Entre los palos, Benjamin Asare se ha ganado la confianza para arrancar como titular. Por delante, una línea defensiva que mezcla continuidad y reajustes obligados. Djiku seguirá siendo el jefe en el centro de la zaga; a su lado, Opoku parte con ventaja para suplir a Salisu. En los costados, Alidu Seidu y Gideon Mensah se proyectan como los laterales de referencia, con Kohn apretando desde atrás.

En la sala de máquinas, Thomas Partey ejercerá de ancla. A su lado, Kwasi Sibo se perfila como socio de trabajo y equilibrio. Un poco más adelante, con libertad para recibir entre líneas, girar y acelerar, aparecerá Kudus, llamado a ser el nexo entre la construcción y la zona de definición.
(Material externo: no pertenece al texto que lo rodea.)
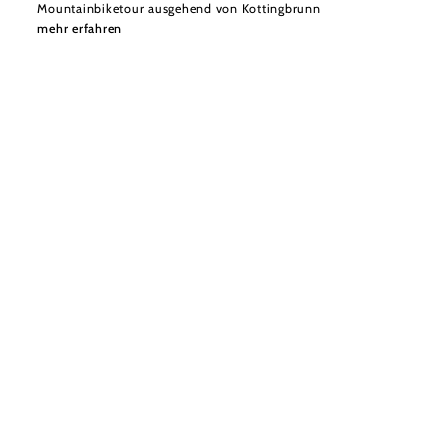
Mountainbiketour ausgehend von Kottingbrunn
mehr erfahren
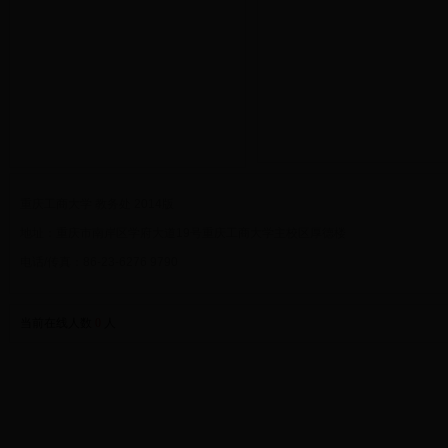
重庆工商大学 教务处 2014版
地址：重庆市南岸区学府大道19号重庆工商大学主校区厚德楼
电话/传真：86-23-6276 9790
当前在线人数
0
人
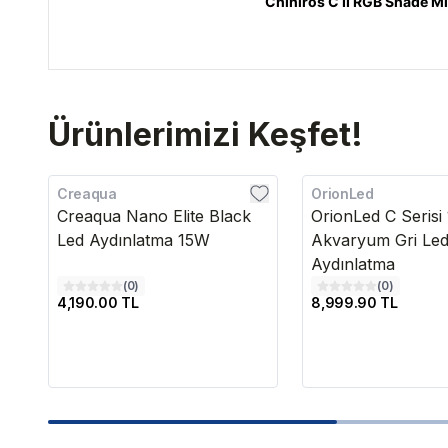
Chihiros C II RGB Shade M
Ürünlerimizi Keşfet!
Creaqua
OrionLed
Creaqua Nano Elite Black
OrionLed C Serisi 
Led Aydınlatma 15W
Akvaryum Gri Le
Aydınlatma
(
0
)
(
0
)
4,190.00 TL
8,999.90 TL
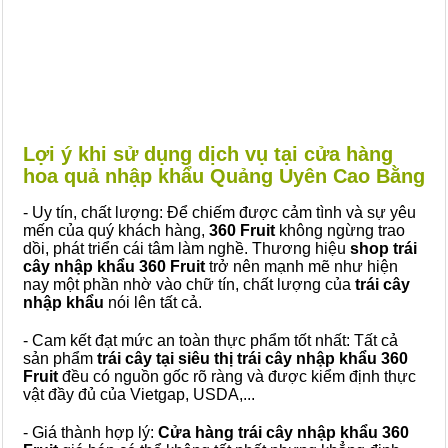
Lợi ý khi sử dụng dịch vụ tại cửa hàng
hoa quả nhập khẩu Quảng Uyên Cao Bằng
- Uy tín, chất lượng: Để chiếm được cảm tình và sự yêu
mến của quý khách hàng,
360 Fruit
không ngừng trao
dồi, phát triển cái tâm làm nghề. Thương hiệu
shop trái
cây nhập khẩu 360 Fruit
trở nên mạnh mẽ như hiện
nay một phần nhờ vào chữ tín, chất lượng của
trái cây
nhập khẩu
nói lên tất cả.
- Cam kết đạt mức an toàn thực phẩm tốt nhất: Tất cả
sản phẩm
trái cây tại siêu thị trái cây nhập khẩu 360
Fruit
đều có nguồn gốc rõ ràng và được kiểm định thực
vật đầy đủ của Vietgap, USDA,...
- Giá thành hợp lý:
Cửa hàng trái cây nhập khẩu 360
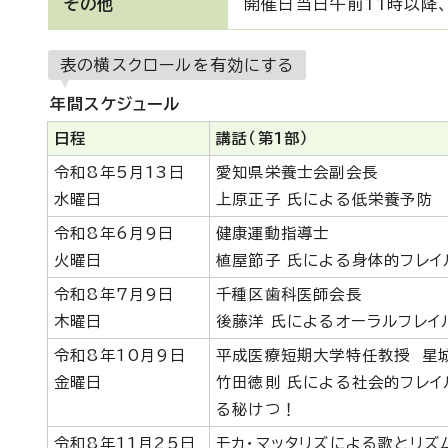
その他
開催日当日午前11時以降
表の横スクロールを有効にする
年間スケジュール
日程
講話（第1部）
令和8年5月13日
愛知県栄養士会副会長
水曜日
上原正子 氏による低栄養予防
令和8年6月9日
健康運動指導士
火曜日
植屋節子 氏による身体的フレイ
令和8年7月9日
千種区歯科医師会長
木曜日
後藤洋 氏によるオーラルフレイ
令和8年10月9日
平成医療短期大学特任教授 星
金曜日
竹田徳則 氏による社会的フレ
る秘けつ！
令和8年11月25日
モカ・マッタリズによる歌とリズ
Y arriba, un tridente que intimida: Jordan Ayew como capitán y referencia móvil, Semenyo como punta destinado a ser protagonista y Fatawu Issahaku como extremo con licencia para encarar y finalizar. Un 4-3-3 reconocible, agresivo, que busca castigar cada pérdida rival.

Once probable de Ghana para el Mundial 2026 (4-3-3): Asare; Seidu, Opoku, Djiku, Mensah; Partey, Sibo, Kudus; Fatawu Issahaku, Jordan Ayew, Semenyo.

Ghana llega con una defensa que concede poco, un mediocampo con jerarquía y un ataque repleto de soluciones. La lesión de Salisu obliga a ajustar el plan, pero no cambia la ambición. Con Semenyo, Kudus y Ayew en plena responsabilidad, la pregunta ya no es si las Black Stars competirán. Es hasta dónde están dispuestas a llegar.